The Open Wearables Initiative (OWEAR), launched last September by Nextbridge Health, Shimmer Research and Dr. Vincent van Hees, announced that it is now “actively soliciting” open-source software and datasets from wearable sensors and other connected health technologies. The group wants to create a platform from which researchers and care providers can share digital health source codes and algorithms.
The initiative builds on the popularity of mHealth sensors and platforms designed to help care providers and researcher collect biometric information outside the hospital, clinic or doctor’s office, for use in remote patient monitoring programs and other efforts. The growing market includes smartwatches and fitness bands, smartglasses and hearing aids, sensor-embedded clothing, ingestibles, patches, tattoos, bandages and other form factors.
“Wearables, ingestible sensors and in-home monitoring technologies offer the opportunity to assess an individual’s health continuously, objectively and in real time,” the group said in a press release. “As a result, they hold the potential to revolutionize health, healthcare, and health research. However, the lack of accepted endpoints is proving to be a major impediment to the adoption of these digital measures in clinical trials. OWEAR will leverage the work of thousands of researchers from academia, pharma, and other organizations during the past decade to facilitate the development of those requisite endpoints.”

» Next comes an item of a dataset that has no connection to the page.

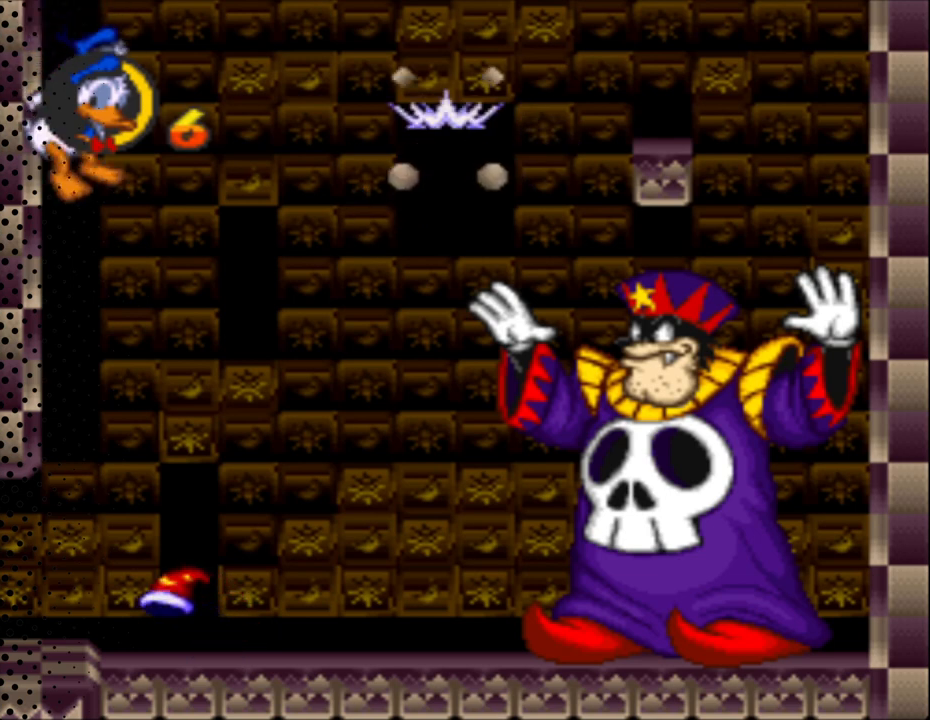
{"buttons": ["Y", "DPAD_UP"], "events": [[467, "DPAD_UP", "down"], [500, "DPAD_RIGHT", "up"]]}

“OWEAR will serve as a community hub, indexing, distributing and benchmarking algorithms openly and transparently,” the group continued. “It will act as a neutral broker, conducting formal, objective benchmarking processes and identifying high-performing algorithms in selected domains. Its goal is to provide the industry with a searchable database of benchmarked algorithms and source code that can be freely used by everyone. This new resource will help to streamline drug development and enable digital medicine.”
The initiative has also expanded its working group to include executives from four major pharmaceutical companies, the Clinical Research Organization (CRO), Sage Bionetworks – a Seattle-based biomedical research non-profit involved in some of the earliest Apple ResearchKit studies – and the Digital Medicine Society (DiMe), a Boston-based non-profit launched in May 2019 to support “the development of digital medicine through interdisciplinary collaboration, research, teaching, and the promotion of best practices.”

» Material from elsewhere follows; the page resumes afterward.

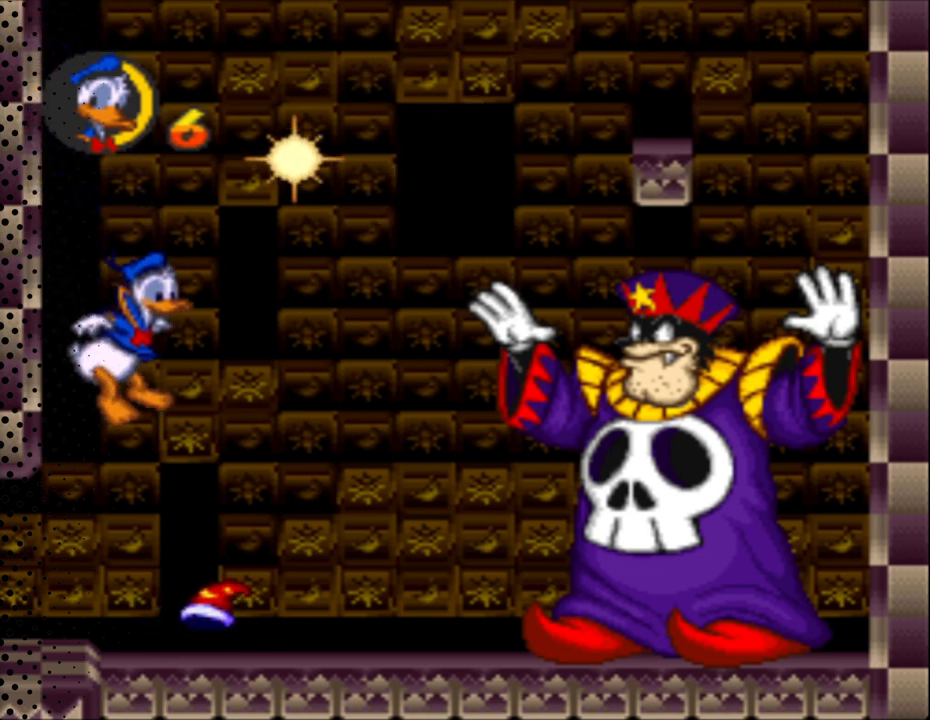
{"buttons": ["Y", "DPAD_UP"], "events": []}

The group is asking software developers and researchers to register mHealth algorithms and datasets at the OWEAR website, so that OWEAR can create an index of available resources. OWEAR will not host the software or datasets, leaving that to repositories such as GitHub, Synapse.org and the UCI Machine Learning Repository.
OWEAR officials have also announced the launch of two “Phase One” programs. One is gathering and evaluating algorithms that measure gait, while the other is collecting algorithms from devices that measure sleep.
“These projects will serve to evaluate the utility of the benchmarking program in active solicitation of high priority domains,” the group said on its website. “It will also serve to seed the algorithms and data content in the community hub.”